A mother and her three children were shot dead in an apparent sectarian attack in a village in central Iraq, after twin bombings killed eight people, police said Friday.
"Unknown gunmen broke into a house in the village of Abu Garma and killed a 45-year-old woman and her three children," who were between 10 and 15 years old, Lieutenant Colonel Ahmed al-Karkhi said.
The attack with silenced weapons probably occurred between 3:00 and 4:00 am (0000 and 0100 GMT) on Friday, he said, adding the bodies were found about 9:00 am (0600 GMT) by a family member.
A police lieutenant colonel involved in the investigation said the attack might have a sectarian motive, and could lead to further violence.
"Most of those killed in the two attacks yesterday (Thursday) were Shiite, and the family killed later was Sunni," he said.
"It seems like a sectarian incident, and there is a risk that it might lead to more sectarian violence in the area."
Karkhi said a suicide car bombing near a cafe in Abu Garma on Thursday followed by another bombing inside it as the casualties were being carried out killed eight people and wounded 18 others.

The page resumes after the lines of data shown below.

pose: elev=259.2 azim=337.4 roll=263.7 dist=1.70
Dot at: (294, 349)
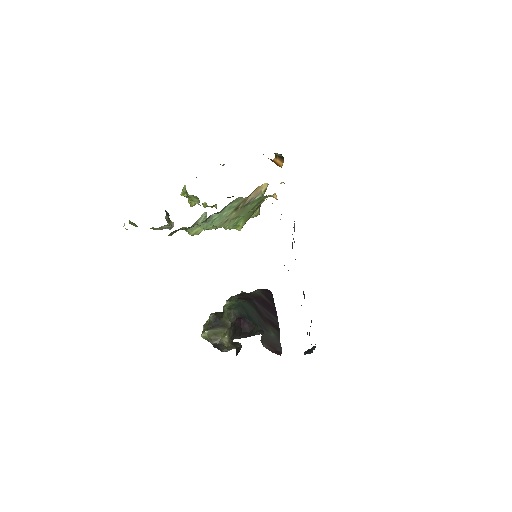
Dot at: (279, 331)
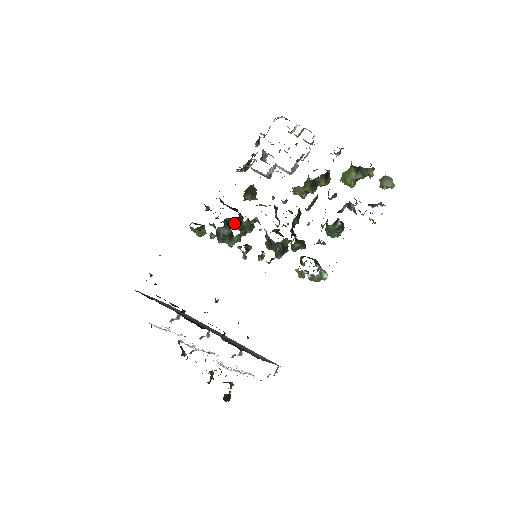
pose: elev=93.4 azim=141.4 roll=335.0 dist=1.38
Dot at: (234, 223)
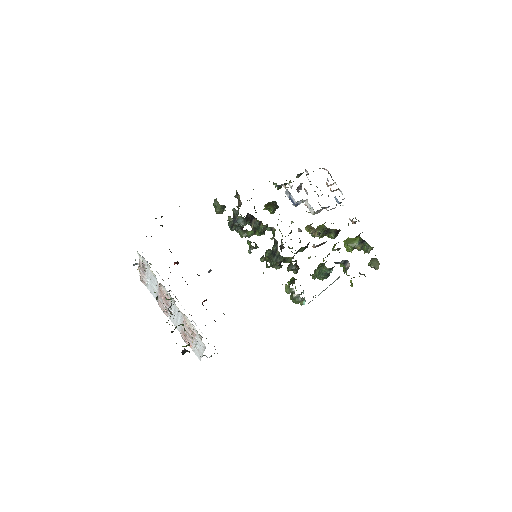
Dot at: (253, 221)
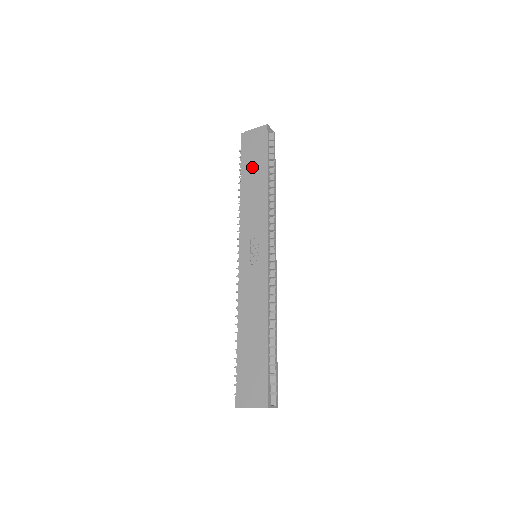
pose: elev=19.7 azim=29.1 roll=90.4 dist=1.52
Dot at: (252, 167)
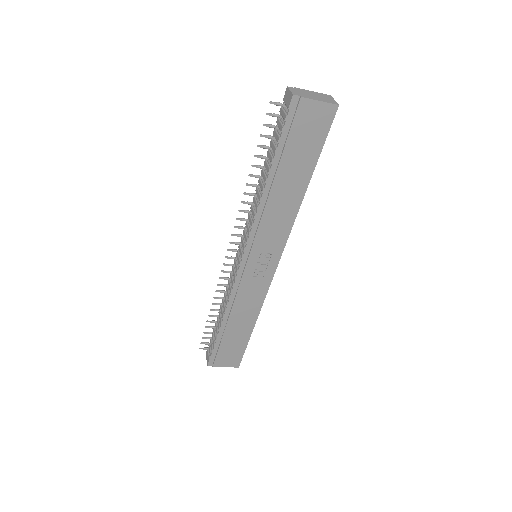
Dot at: (293, 163)
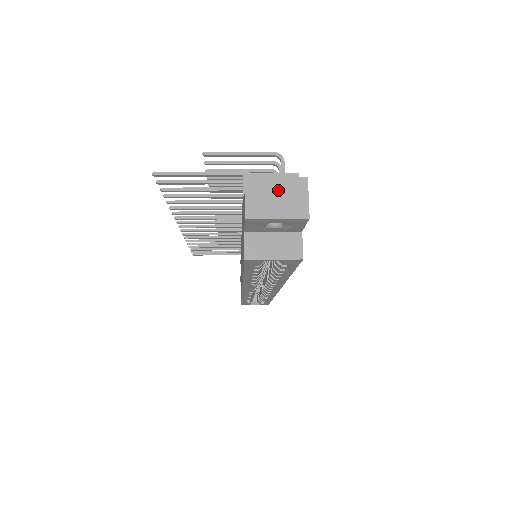
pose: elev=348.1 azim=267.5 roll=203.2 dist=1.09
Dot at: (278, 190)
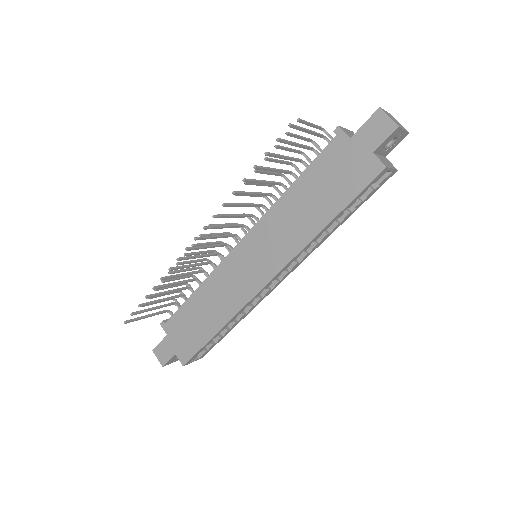
Dot at: (392, 117)
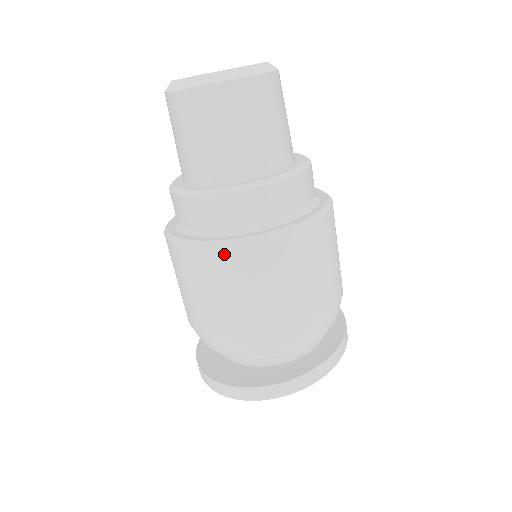
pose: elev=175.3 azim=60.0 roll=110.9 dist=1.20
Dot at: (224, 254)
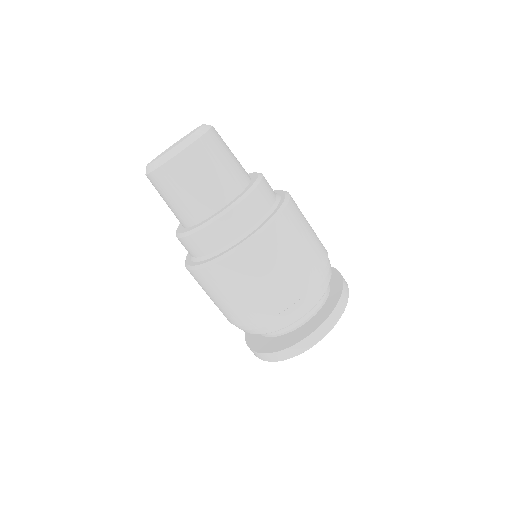
Dot at: (240, 256)
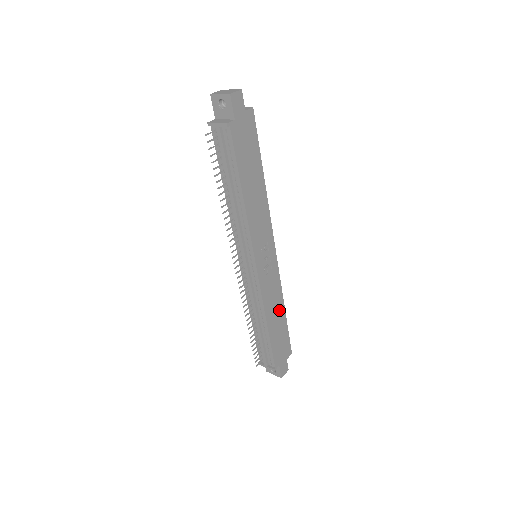
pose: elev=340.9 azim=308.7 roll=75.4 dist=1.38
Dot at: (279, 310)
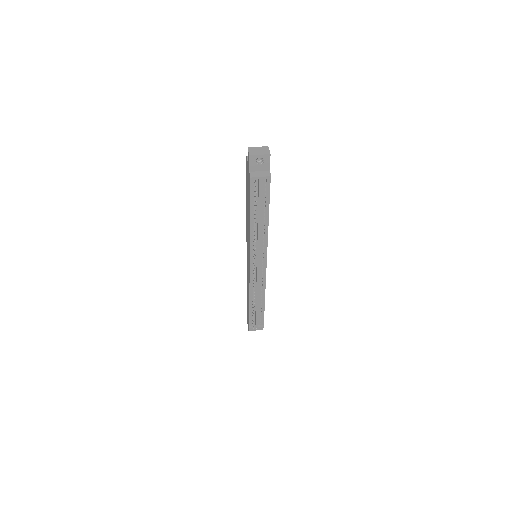
Dot at: occluded
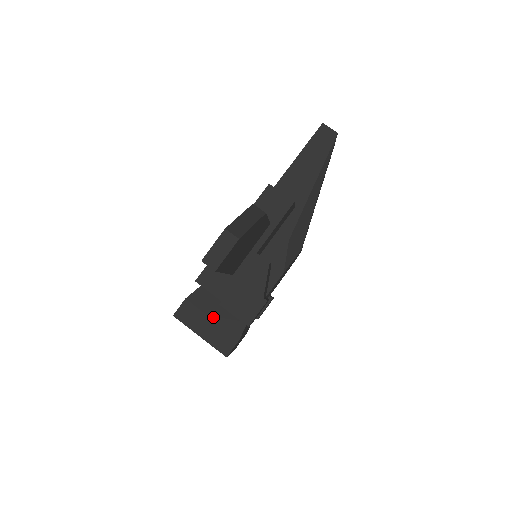
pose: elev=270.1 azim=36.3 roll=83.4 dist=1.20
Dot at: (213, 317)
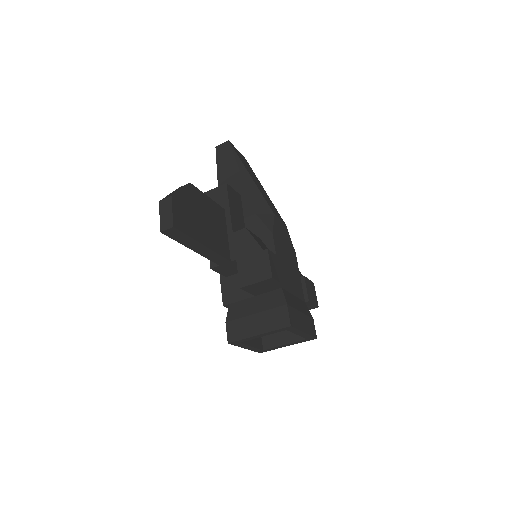
Dot at: (255, 312)
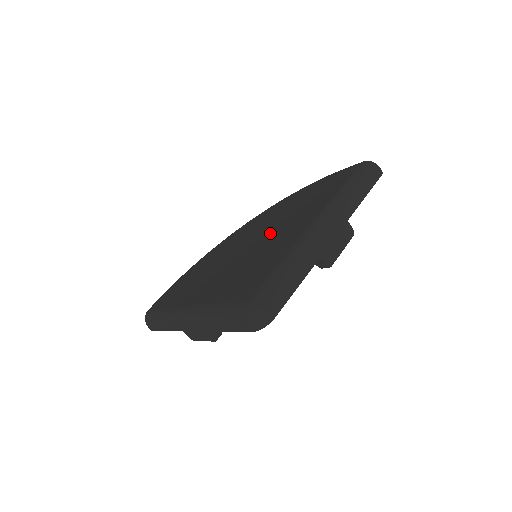
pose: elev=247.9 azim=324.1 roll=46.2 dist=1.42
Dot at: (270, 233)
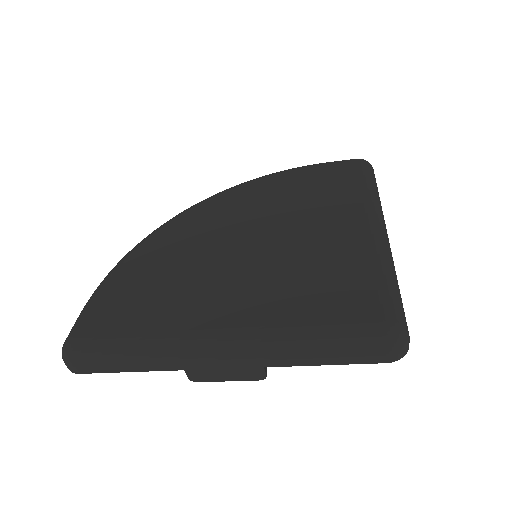
Dot at: (285, 228)
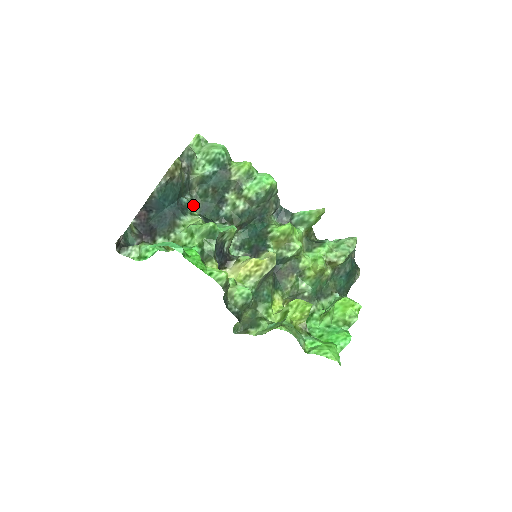
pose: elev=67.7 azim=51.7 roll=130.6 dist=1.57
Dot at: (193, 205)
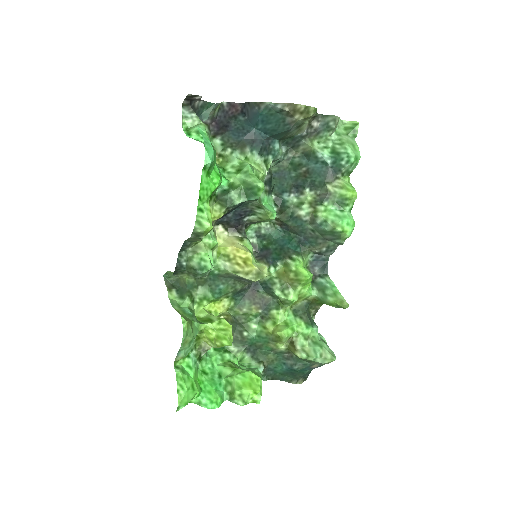
Dot at: (278, 160)
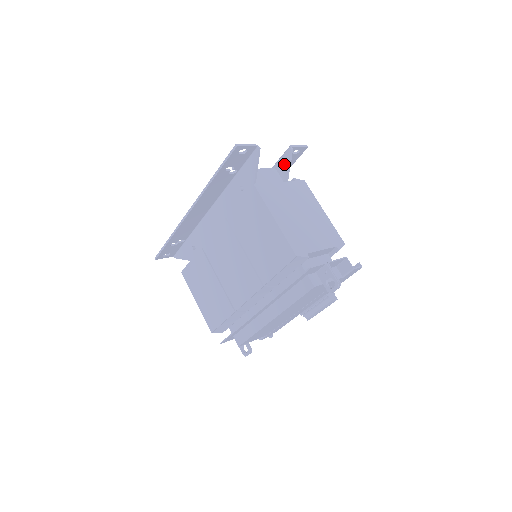
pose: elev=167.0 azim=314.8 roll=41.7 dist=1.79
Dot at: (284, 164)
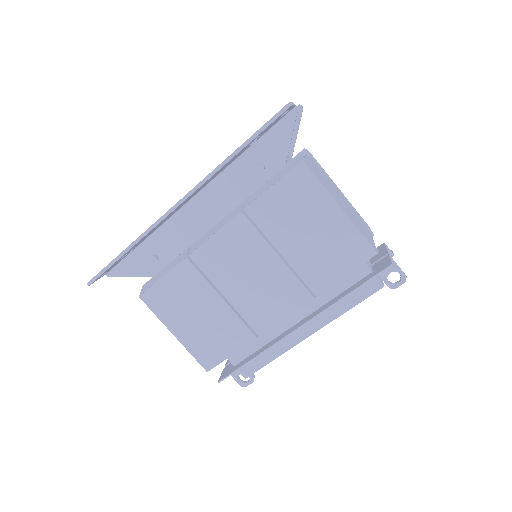
Dot at: occluded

Abu Garma is a small village of between 150 and 200 people north of Baquba, the capital of Diyala province. Its centre is mainly Sunni, while its outer areas are mainly Shiite.
The 2006 bombing of the Shiite Al-Askari shrine in Samarra unleashed an orgy of sectarian bombings and death squad murders in which tens of thousands of Iraqis were killed, and many more forced from their homes.
The violence was eventually brought under control when Sunni tribesmen switched sides and began battling militants and the United States sent thousands of additional soldiers.
But while violence is down from its peak in 2006 and 2007, attacks remain common here, killing 112 Iraqis in March, according to government figures.